Personal information
- Full name: Martin Kuhl
- Date of birth: 10 January 1965 (age 60)
- Place of birth: Frimley, England
- Position(s): Midfielder

Youth career
- 1981–1983: Birmingham City

Senior career*
- Years: Team / Apps / (Gls)
- 1983–1987: Birmingham City / 111 / (5)
- 1987–1988: Sheffield United / 38 / (4)
- 1988: Watford / 4 / (0)
- 1988–1992: Portsmouth / 157 / (27)
- 1992–1994: Derby County / 68 / (1)
- 1994: → Notts County (loan) / 2 / (0)
- 1994–1997: Bristol City / 94 / (7)
- 1997–1999: Happy Valley (Hong Kong) /  / (3)
- 1999–2000: Farnborough Town / 19 / (2)
- 2000–2001: Carshalton Athletic / 18 / (0)
- 2001–2002: Aldershot Town / 11 / (1)
- Total:  / 522 / (50)

Managerial career
- 2007: Aldershot Town (caretaker)
- 2015: Reading (interim)
- 2018–2019: Basingstoke Town
- 2019–2020: Staines Town

= Martin Kuhl =

English footballer (born 1965)

Martin Kuhl (born 10 January 1965) is an English former professional footballer who played as a midfielder for many years in the Football League. He then went into coaching and was most recently manager of Staines Town until his departure in February 2020.

==Playing career==
He made 474 appearances in the Football League for Birmingham City, Sheffield United, Watford, Portsmouth, Derby County, Notts County and Bristol City. He then played for Happy Valley in Hong Kong and represented the Hong Kong League in matches against Mexico and Bulgaria, before returning to play in non-League football. He helped Portsmouth reach the 1992 FA Cup semifinal, but was one of three Pompey players to miss his kick as they lost in a penalty shootout to Liverpool.

==Managerial career==
Kuhl was assistant to manager Gary Waddock at Aldershot Town until October 2009, when the pair joined Wycombe Wanderers. He left the club in April 2011 after being suspended.

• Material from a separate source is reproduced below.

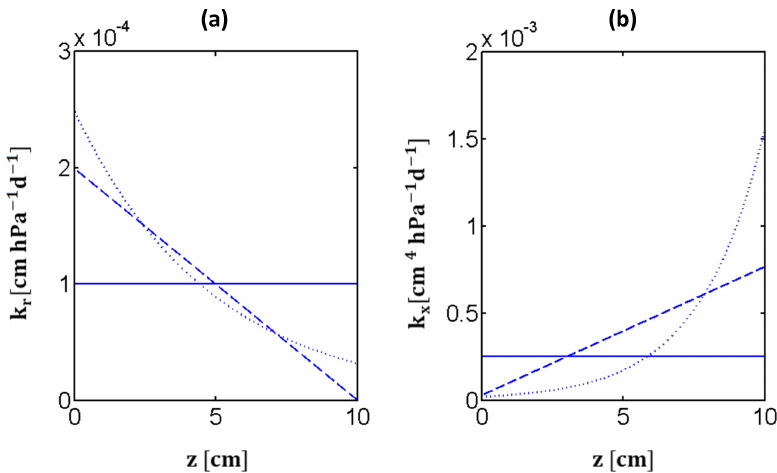
Figure 4. Variation with distance to root tip of radial conductivity (a) and axial conductance (b) along a single root with constant hydraulic properties (solid blue line), a single root with linear hydraulic profiles (dashed lines) and a single root with exponential hydraulic profiles (dotted lines). The origin of the z axis is at the root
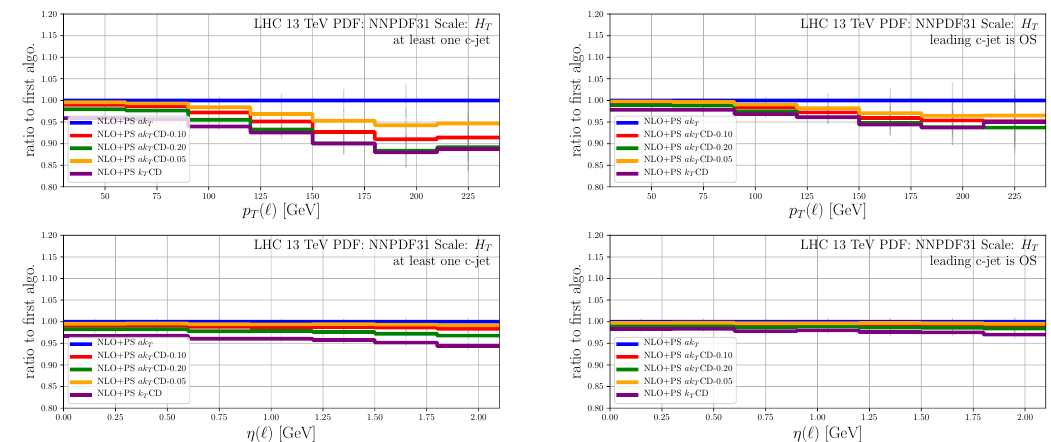
Figure 9 . Differential distributions in the transverse momentum (top) and the rapidity of the √ charged lepton (bottom) for the process pp → W + j at s = 13 TeV. All results are at NLO c QCD+PS accuracy. The left-hand side plots are for charge agnostic c-jet while the right-hand side ones are for the leading jet being of OS type. Various definitions of the flavored anti- k algorithm T are compared. In addition, these predictions are compared to the nominal flavored k algorithm as T well as the standard anti- k algorithm. Vertical bars show statistical uncertainty. T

He went on to coach at youth level at Reading: his son, Aaron, came through the youth team at the club. On 4 December 2015, after Steve Clarke was sacked as manager, Kuhl was put in charge of Reading on an interim basis. Kuhl left Reading in September 2017.

Kuhl joined Torquay United as assistant to new head coach Gary Owers on 13 September 2017. He was appointed manager of Basingstoke Town in December 2018, and left by mutual consent in September 2019.

In December 2019, Kuhl was appointed manager of Staines Town, before leaving the club via mutual consent in February 2020.